* _What to work on_
**1)** Answer these questions from the article on Ukrainian-Americans raising funds for supplies:
(a) For how long has the couple been dedicating every waking hour to helping people in Ukraine?
(b) On what item did they begin focusing their efforts almost right away?
(c) According to Zhenya, for which two things were the friends on the ground thankful?
**2)** Reproduce the passage of the fundraising article starting with "Local Ukrainian-Americans raise" and going on through "most urgent needs.".

* _Reading text_
********************

Local Ukrainian-Americans raise funds for critical supplies

An extremely exhausted, but passionately committed young couple — Lily and Yevhen (“Zhenya”) Goncharov — have been dedicating every waking hour for over a month to helping their friends and family still in Ukraine stay alive. Their defensive aid is routed to the most dangerous areas of Ukraine that have the most urgent needs.

They began focusing their efforts to help on bulletproof vests almost right away.

“[That is] because of the specific dire requests from my friends on the ground, indicating time and time again that this is the most urgent need,” Zhenya stated. “My friends were saying, ‘We’re thankful for blankets and food, but we need gear to protect us from shelling and flying bullets.’”

********************

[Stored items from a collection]
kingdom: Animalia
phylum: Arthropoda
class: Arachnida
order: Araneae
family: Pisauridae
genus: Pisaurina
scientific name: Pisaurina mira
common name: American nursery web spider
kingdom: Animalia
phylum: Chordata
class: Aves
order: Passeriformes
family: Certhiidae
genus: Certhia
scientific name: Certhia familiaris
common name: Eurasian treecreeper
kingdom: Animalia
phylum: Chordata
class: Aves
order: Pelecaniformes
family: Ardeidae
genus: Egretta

********************

* _Solutions to each task_
**1)**
(a) For over a month.
(b) Bulletproof vests.
(c) Blankets and food.

**2)**
Local Ukrainian-Americans raise funds for critical supplies

An extremely exhausted, but passionately committed young couple — Lily and Yevhen (“Zhenya”) Goncharov — have been dedicating every waking hour for over a month to helping their friends and family still in Ukraine stay alive. Their defensive aid is routed to the most dangerous areas of Ukraine that have the most urgent needs.